We cross a chasm, from these sombre psycho-realists, to the colourists. To these, one finds, what is human in behaviour or motive is of importance only in so far as it affords colour or offers possibilities of pattern. Mr. Fletcher is the most brilliant of this group, and the most “uncontrolled”: his colourism, at its best, is a pure, an astonishingly absolute thing. The “human” element he wisely leaves alone—it baffles and escapes him. One is aware that this kaleidoscopic whirl of colour is “wrung out” of Mr. Fletcher, that it conveys what is for him an intense personal drama, but this does not make his work “human.” The note of “personal drama” is more complete in the poetry of “H. D.,” but this too is, in the last analysis, a nearly pure colourism, as static and fragmentary, however, as Mr. Fletcher’s is dynamic. Mr. Bodenheim is more detached, cooler, has a more conscious eye for correspondences between colour and mood: perhaps we should call him a symbolist. Even here, however, the “human,” the whim of tenderness, the psychological gleam, are swerved so that they may fall into a fantastic design. Miss Lowell, finally, more conscious, deliberate and energetic than any of these, brilliantly versatile, utterly detached, while she “sees” more of the objective world (and has farther-ranging interests), sees it more completely than any of them simply as raw colour or incipient pattern. If the literary pulse is here often feverishly high, the empathic and sympathetic temperature is as often absolute zero.

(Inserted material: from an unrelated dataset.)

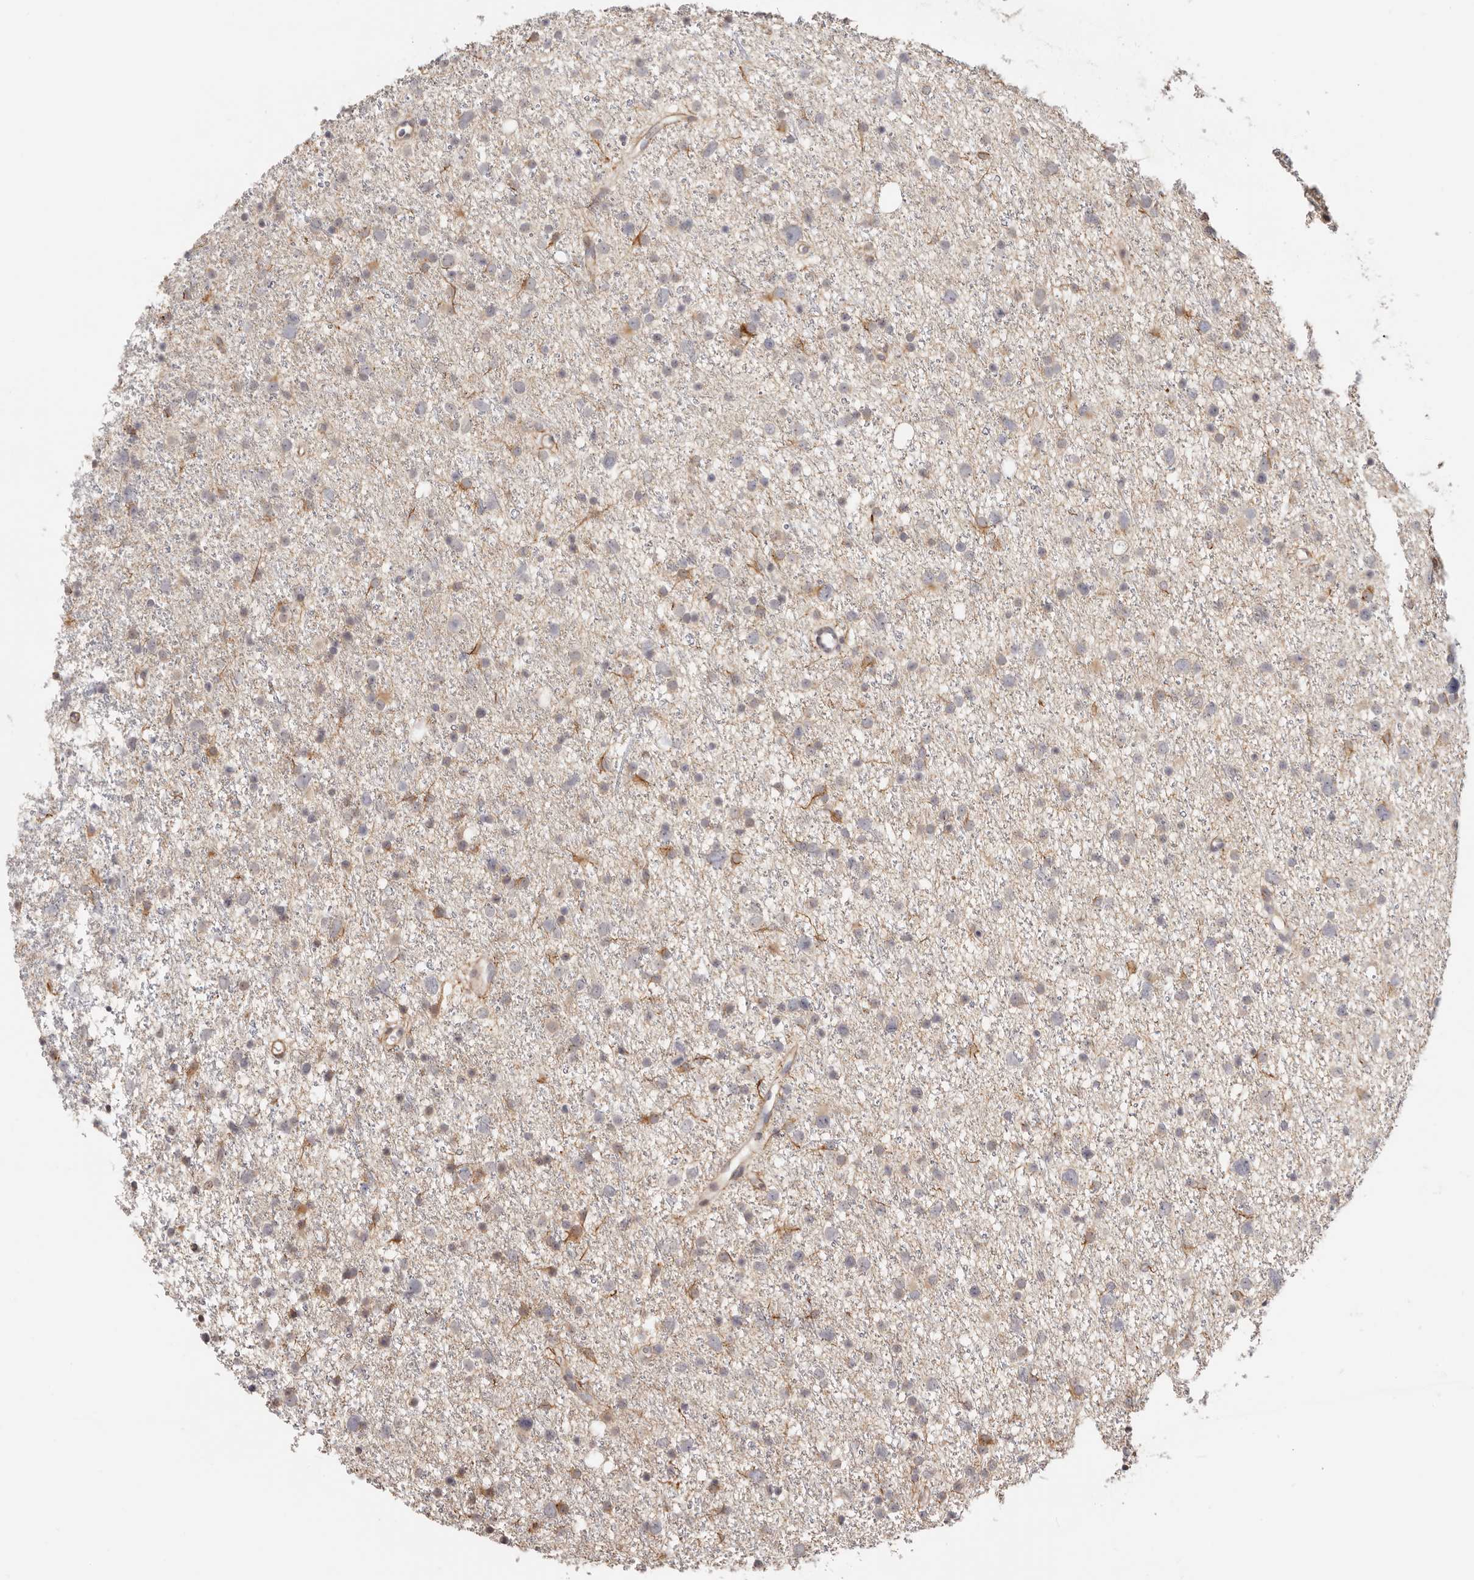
{"staining": {"intensity": "weak", "quantity": "<25%", "location": "cytoplasmic/membranous"}, "tissue": "glioma", "cell_type": "Tumor cells", "image_type": "cancer", "snomed": [{"axis": "morphology", "description": "Glioma, malignant, Low grade"}, {"axis": "topography", "description": "Cerebral cortex"}], "caption": "Immunohistochemistry photomicrograph of neoplastic tissue: human glioma stained with DAB exhibits no significant protein staining in tumor cells.", "gene": "BCL2L15", "patient": {"sex": "female", "age": 39}}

Mr. Pound shares with Miss Lowell this immersion in the “literary”—he is intensely aware of the literary past, rifles it for odds and ends of colour, atmosphere, and attitude, is perpetually adding bright new bits, from such sources, to his Joseph’s coat: but if a traditionalist in this, a curio-hunter, he is an experimentalist in prosody; he has come far from the sentimental literary affectedness of his early work and at his best has written lyrics of a singular beauty and transparent clarity. The psychological factor has from time to time intrigued him, moreover, and we see him as a kind of link between the colourists and such poets as Mr. T. S. Eliot, Mr. Alfred Kreymborg, and Mr. Wallace Stevens. These poets are alike in achieving, by a kind of alchemy, the lyric in terms of the analytic: introspection is made to shine, to the subtly seen is given a delicate air of false simplicity. Mr. Stevens is closest to the colourists. His drift has been away from the analytic and towards the mere capture of a “tone.” Mr. Kreymborg is a melodist and a mathematician. He takes a pleasure in making of his poems and plays charming diagrams of the emotions. Mr. Eliot has more of an eye for the sharp dramatic gesture, more of an ear for the trenchant dramatic phrase—he looks now at Laforgue, now at John Webster. His technical skill is remarkable, his perception of effect is precise, his range narrow, perhaps increasingly narrow.

Even so rapid and superficial a survey cannot but impress us with the essential anarchy of this poetic community. Lawlessness has seemed at times to be the prevailing note; no poetic principle has remained unchallenged, and we have only to look in the less prosperous suburbs and corners of this city to see to what lengths the bolder rebels, whether of the “Others” group or elsewhere, have gone. Ugliness and shapelessness have had their adherents among those whom æsthetic fatigue had rendered momentarily insensitive to the well-shaped; the fragmentary has had its adherents among those whom cynicism had rendered incapable of any service, too prolonged, to one idea. But the fetichists of the ugly and the fragmentary have exerted, none the less, a wholesome and fructifying influence. Whatever we feel about the ephemerality of the specifically ugly or fragmentary, we cannot escape a feeling that these, almost as importantly as the new realism or the new colourism, have enlarged what we might term the general “poetic consciousness” of the time. If there was a moment when the vogue of the disordered seemed to threaten, or predict, a widespread and rapid poetic decadence, that moment is safely past. The tendency is now in the other direction, and not the least interesting sign is the fact that many of the former apostles of the disordered are to-day experimenting with the things they yesterday despised—rhyme, metre, and the architecture of theme.